- **Consignes**
A - Répondez brièvement aux questions suivantes sur l'entretien consacré à la Fondation Majorelle.
(i) Depuis combien de temps la personne interrogée réside-t-elle au Maroc ?
(ii) Qui joue le rôle de chef d'orchestre dans la sélection des artistes exposés ?
(iii) D'ici quand le pavillon temporaire doit-il être inauguré ?
B - Modifiez le passage de l'entretien qui commence aux mots «Comment se fait» et s'arrête après «qui ont contribué.» : remplacez «comité fixe» par «comité restreint».

- **Texte présenté**
#####

Comment la Fondation Majorelle parvient-elle à valoriser le patrimoine marocain tout en ayant une perspective extérieure ?
Cela fait plus de 50 ans que je connais le Maroc, et je suis résident ici depuis presque 30 ans. J'éprouve un profond respect et une admiration pour votre culture, qui est d'une grande richesse et diversité, englobant de multiples croyances. Dans un monde marqué par la division, ce que le Maroc accomplit est révolutionnaire, que ce soit dans le domaine des hôpitaux, des transports... Il faut être conscient de la richesse du patrimoine marocain qui le distingue, même de ses voisins les plus proches.
Les expositions temporaires illustrent l’influence du Maroc sur le travail d’un artiste ou un mouvement. Nous avons fait venir une collection d’Australie pour sensibiliser les visiteurs marocains à d'autres cultures et leur faire découvrir une fascination pour des symboles comme le serpent, afin de leur faire comprendre la puissance de leur propre héritage.
Comment se fait le choix des artistes exposés ?
Le processus de sélection repose sur un comité fixe, en étroite collaboration avec nos équipes. Alexis Sornin, directeur du Musée Yves Saint Laurent Marrakech, joue le rôle de chef d’orchestre dans cette démarche. J'ai eu le plaisir de l'assister, et nous avons veillé à impliquer différents services. Dans l’exposition «Jardin Majorelle : Qui sommes-nous ? /Man nahou ?/Who Are We ?», au lieu de produire un simple catalogue, nous avons opté pour une grande affiche où sont inscrits les noms de tous ceux qui ont contribué.
C’était essentiel de répondre à la question «Qui sommes-nous ?»
Nous avons jugé important d'expliquer toutes nos activités, ainsi que tout ce que nous soutenons et projetons pour l’avenir. D’ici la fin de novembre, nous allons inaugurer un pavillon temporaire, un petit bâtiment construit dans le jardin, dédié à des expositions liées au monde botanique. Cette initiative vise à sensibiliser à la sauvegarde de notre environnement, car le monde évolue rapidement, notamment en ce qui concerne la problématique de l’eau.

#####

- **Données fournies**
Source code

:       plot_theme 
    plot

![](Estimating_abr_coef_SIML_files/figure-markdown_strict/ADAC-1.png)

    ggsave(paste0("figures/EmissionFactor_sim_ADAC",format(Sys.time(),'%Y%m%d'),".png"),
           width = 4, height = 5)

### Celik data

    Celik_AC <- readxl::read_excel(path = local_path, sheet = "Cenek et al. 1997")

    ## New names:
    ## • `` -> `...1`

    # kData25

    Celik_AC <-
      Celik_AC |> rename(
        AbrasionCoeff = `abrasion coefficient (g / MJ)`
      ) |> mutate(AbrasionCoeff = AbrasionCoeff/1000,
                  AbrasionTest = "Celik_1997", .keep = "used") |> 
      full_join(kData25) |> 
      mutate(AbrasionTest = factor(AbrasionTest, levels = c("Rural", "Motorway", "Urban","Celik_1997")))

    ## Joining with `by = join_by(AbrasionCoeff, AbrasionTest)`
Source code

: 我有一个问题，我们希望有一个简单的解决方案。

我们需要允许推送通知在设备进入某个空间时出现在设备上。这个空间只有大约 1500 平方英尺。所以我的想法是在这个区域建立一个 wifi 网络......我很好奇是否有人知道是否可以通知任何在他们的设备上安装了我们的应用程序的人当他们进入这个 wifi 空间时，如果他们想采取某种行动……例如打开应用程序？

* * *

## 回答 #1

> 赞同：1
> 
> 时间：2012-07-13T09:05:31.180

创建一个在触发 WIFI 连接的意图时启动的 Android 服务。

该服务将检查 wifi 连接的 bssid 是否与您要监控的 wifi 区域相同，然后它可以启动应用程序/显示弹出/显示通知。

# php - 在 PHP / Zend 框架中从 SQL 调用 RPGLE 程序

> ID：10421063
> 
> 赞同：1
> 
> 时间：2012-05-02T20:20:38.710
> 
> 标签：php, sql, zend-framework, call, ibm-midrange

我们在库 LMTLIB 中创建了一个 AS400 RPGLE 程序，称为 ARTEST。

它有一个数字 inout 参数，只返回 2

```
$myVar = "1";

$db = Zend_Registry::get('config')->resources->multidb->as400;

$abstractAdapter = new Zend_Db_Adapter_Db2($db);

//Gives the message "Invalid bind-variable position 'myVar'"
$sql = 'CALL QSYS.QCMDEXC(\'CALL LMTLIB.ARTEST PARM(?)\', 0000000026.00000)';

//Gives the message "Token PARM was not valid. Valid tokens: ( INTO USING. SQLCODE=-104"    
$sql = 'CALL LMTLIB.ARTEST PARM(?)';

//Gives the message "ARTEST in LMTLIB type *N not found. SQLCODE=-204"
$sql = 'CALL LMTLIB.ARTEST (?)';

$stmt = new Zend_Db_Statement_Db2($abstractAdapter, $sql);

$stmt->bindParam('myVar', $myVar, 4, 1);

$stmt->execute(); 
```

#####

- **Réponses par tâche**
A -
(i) Depuis presque 30 ans.
(ii) Alexis Sornin, directeur du Musée Yves Saint Laurent Marrakech.
(iii) D'ici la fin de novembre.

B -
Comment se fait le choix des artistes exposés ?
Le processus de sélection repose sur un comité restreint, en étroite collaboration avec nos équipes. Alexis Sornin, directeur du Musée Yves Saint Laurent Marrakech, joue le rôle de chef d’orchestre dans cette démarche. J'ai eu le plaisir de l'assister, et nous avons veillé à impliquer différents services. Dans l’exposition «Jardin Majorelle : Qui sommes-nous ? /Man nahou ?/Who Are We ?», au lieu de produire un simple catalogue, nous avons opté pour une grande affiche où sont inscrits les noms de tous ceux qui ont contribué.